Tak dla Zdrowia logo

Lektura na zdrowie

11 lipca

Ależ to lato jest kapryśne tego roku- jeszcze kilka dni temu pot lał się z czoła i narzekaliśmy na afrykańskie upały. Nasza klimatyzacja w aptece pracowała non stop a i tak było nam za ciepło. Tymczasem teraz marznę. Nasi pacjenci  uskarżają się na anginy, bolące gardła. To zapewne efekt klimatyzowanych pomieszczeń albo jedzonych w nadmiarze lodów.  Atmosfera urlopowa zaczyna mi się udzielać, a urlop dopiero we wrześniu. Koleżanki po kolei zaczynają swoje dwutygodniowe oderwanie się od pracy, a ja sama chętnie się zgodziłam jako ostatnia wziąć urlop. I teraz czuję tego skutki.

W mediach co chwila słychać doniesienia o kolejnych upadających biurach podróży, wolę nie myśleć jak się czują ludzie pozostawieni sami sobie w obcym kraju, albo tacy, co pół roku temu wykupili wycieczkę, a teraz tuż przed wyjazdem dowiadują się że zostali oszukani.

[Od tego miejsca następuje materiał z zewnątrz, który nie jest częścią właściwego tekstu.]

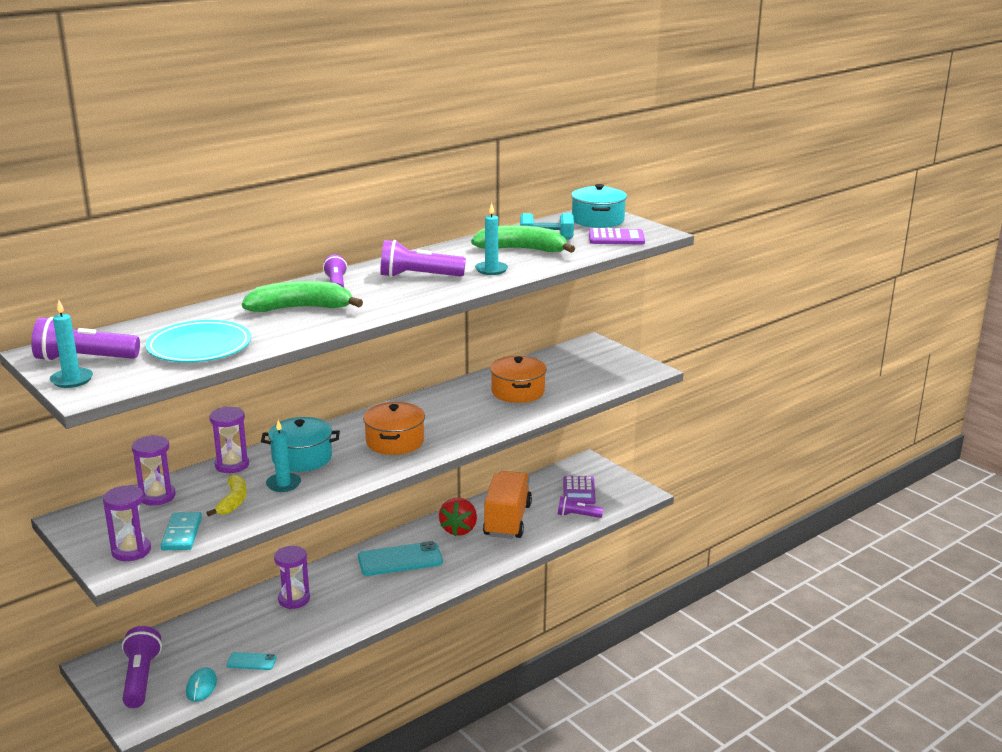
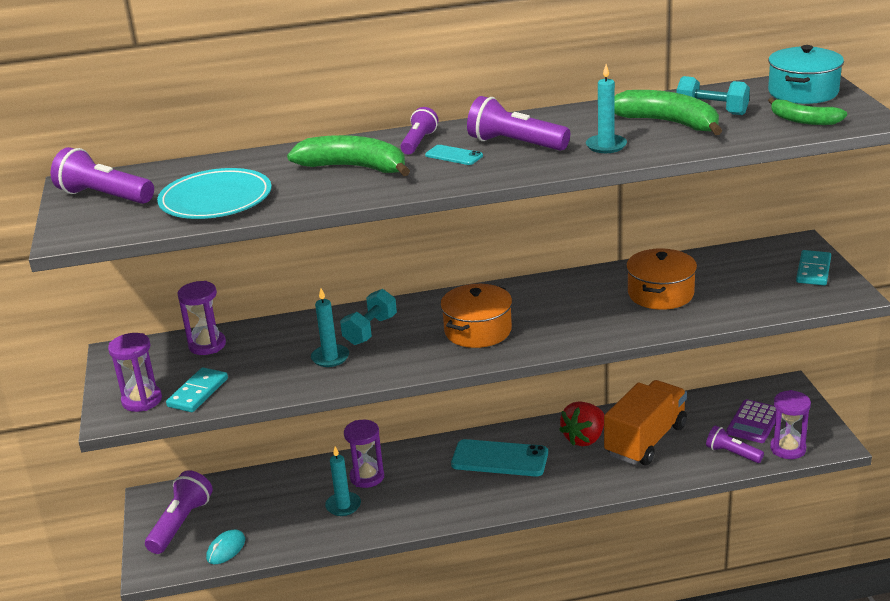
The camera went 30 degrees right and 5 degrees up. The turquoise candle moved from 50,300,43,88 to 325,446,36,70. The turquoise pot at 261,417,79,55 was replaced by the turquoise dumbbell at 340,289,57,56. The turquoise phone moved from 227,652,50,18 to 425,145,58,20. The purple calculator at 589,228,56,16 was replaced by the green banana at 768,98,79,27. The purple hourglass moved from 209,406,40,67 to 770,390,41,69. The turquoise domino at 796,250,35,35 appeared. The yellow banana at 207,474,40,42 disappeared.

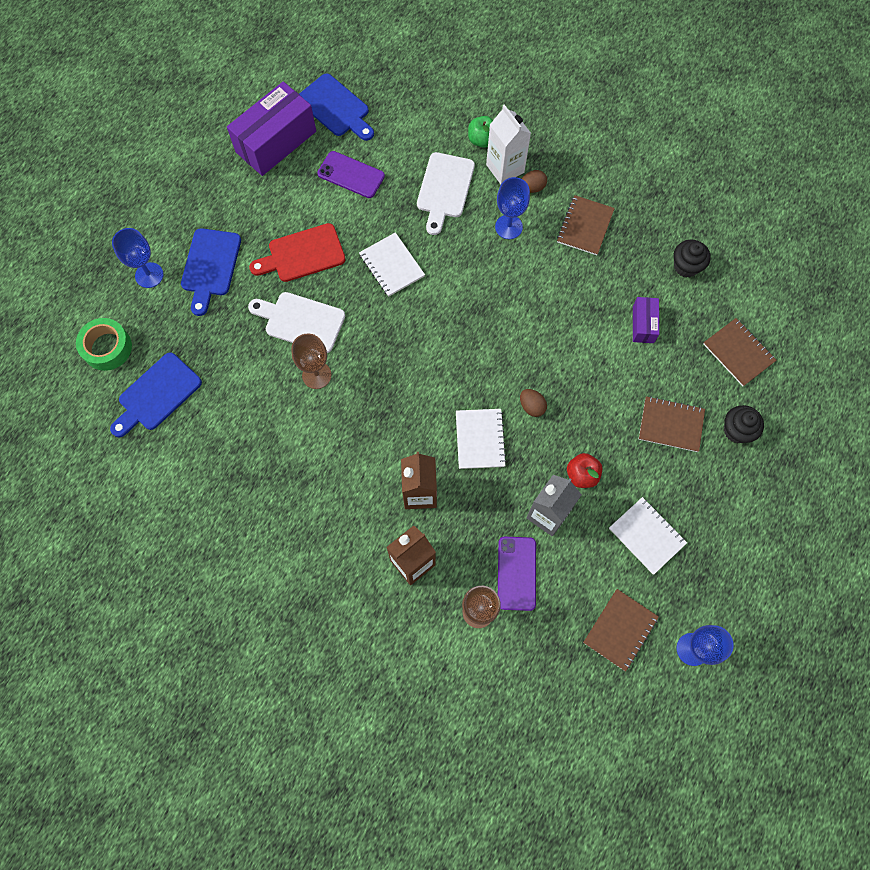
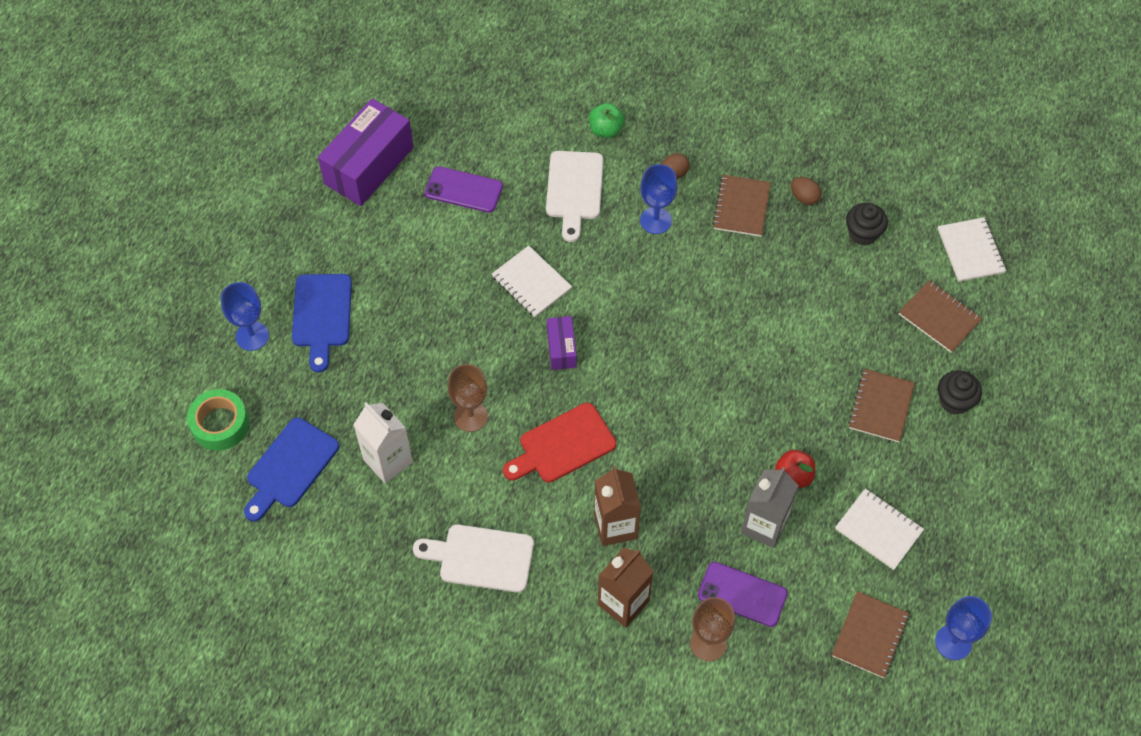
The camera went 10 degrees left and 10 degrees down. The white carton moved from 486,104,45,80 to 353,402,60,81. The white cutting board moved from 248,292,97,61 to 413,524,121,69. The red cutting board moved from 249,223,97,59 to 503,403,113,80. The purple box moved from 633,297,26,46 to 547,316,30,54. The purple phone at 498,536,38,75 turned 60 degrees counterclockwise. The brown egg moved from 520,389,27,28 to 791,177,31,28. The brown notebook at 639,396,66,56 turned 75 degrees counterclockwise. The white notebook moved from 456,409,51,60 to 938,217,68,65. The blue cutting board at 299,73,75,68 disappeared.

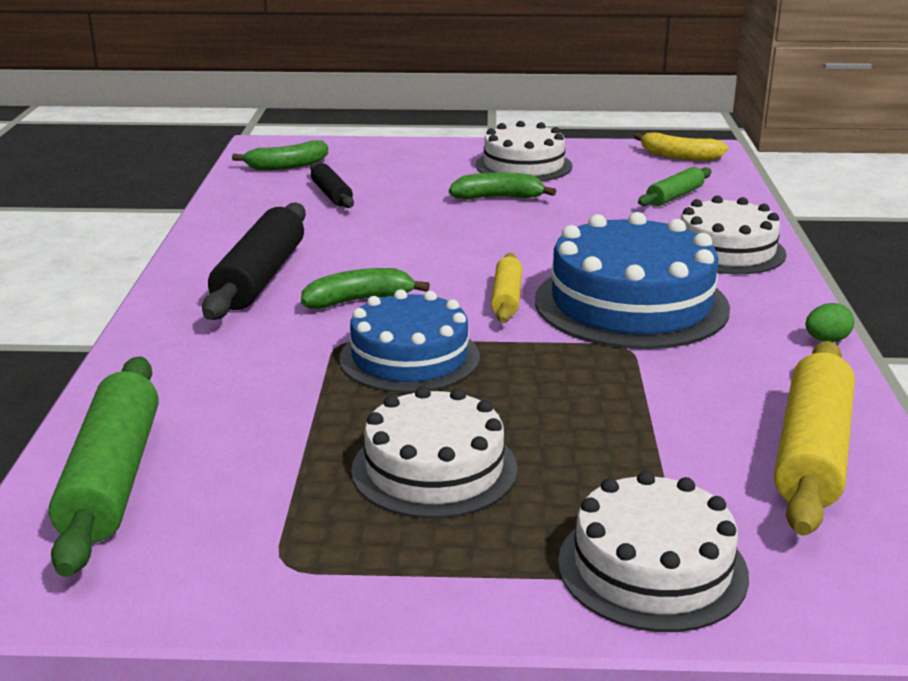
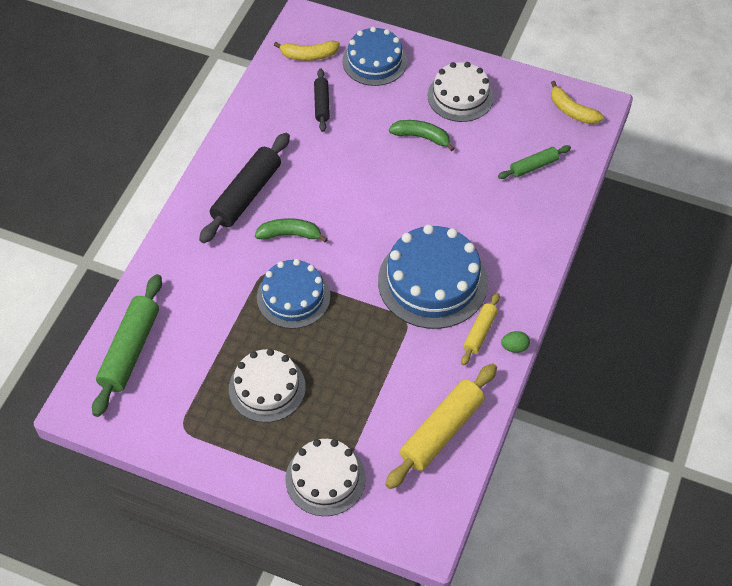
The camera went 20 degrees right and 30 degrees up. The green banana at 232,140,96,30 became the yellow banana at 274,40,66,21. The blue cake at 342,27,65,59 appeared. The yellow rolling pin moved from 491,253,31,70 to 461,293,39,72. The white cake at 681,196,106,78 disappeared.

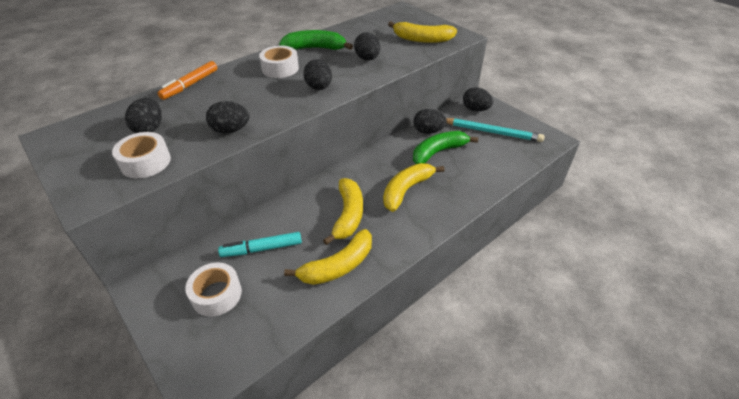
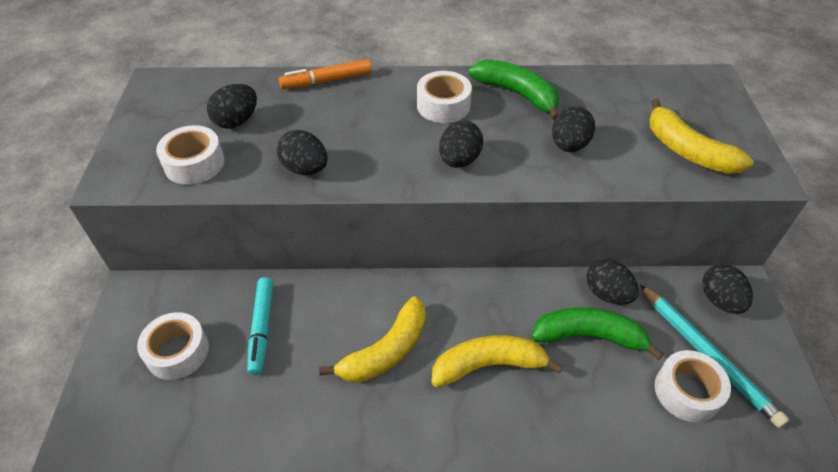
The camera went 40 degrees right and 5 degrees up. The turquoise marker at 218,232,84,25 turned 120 degrees counterclockwise. The white tape at 655,350,76,72 appeared. The yellow banana at 284,229,88,56 disappeared.

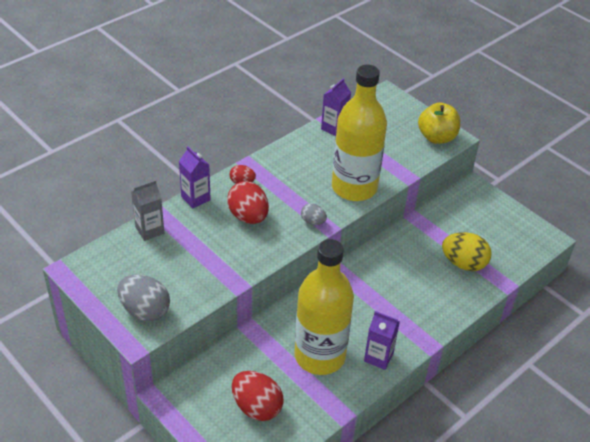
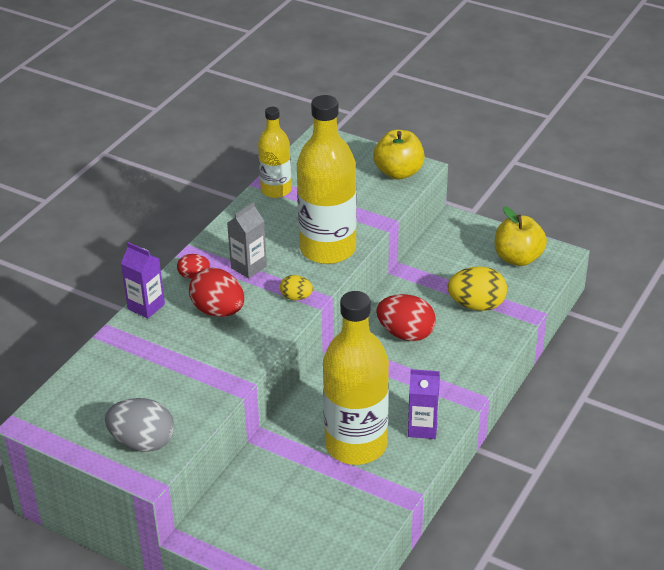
The camera went 15 degrees left and 5 degrees down. The grey carton moved from 131,180,33,61 to 227,202,40,76. The purple carton at 321,78,30,58 was replaced by the yellow bottle at 258,107,34,91. The grey egg at 301,203,26,22 became the yellow egg at 280,275,33,25. The red egg moved from 232,371,52,50 to 376,294,60,47. The yellow apple at 495,206,52,60 appeared.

W takich momentach to w zasadzie się cieszę że ja jeszcze urlopu do końca nie zaplanowałam. Siły regeneruję tymczasem w weekendy. Staram się spędzać je w aktywnie: rower, rolki, pływanie. Daje mi to tyle satysfakcji i radości, tym bardziej, że cały czas mam w myślach prozdrowotne aspekty sportu.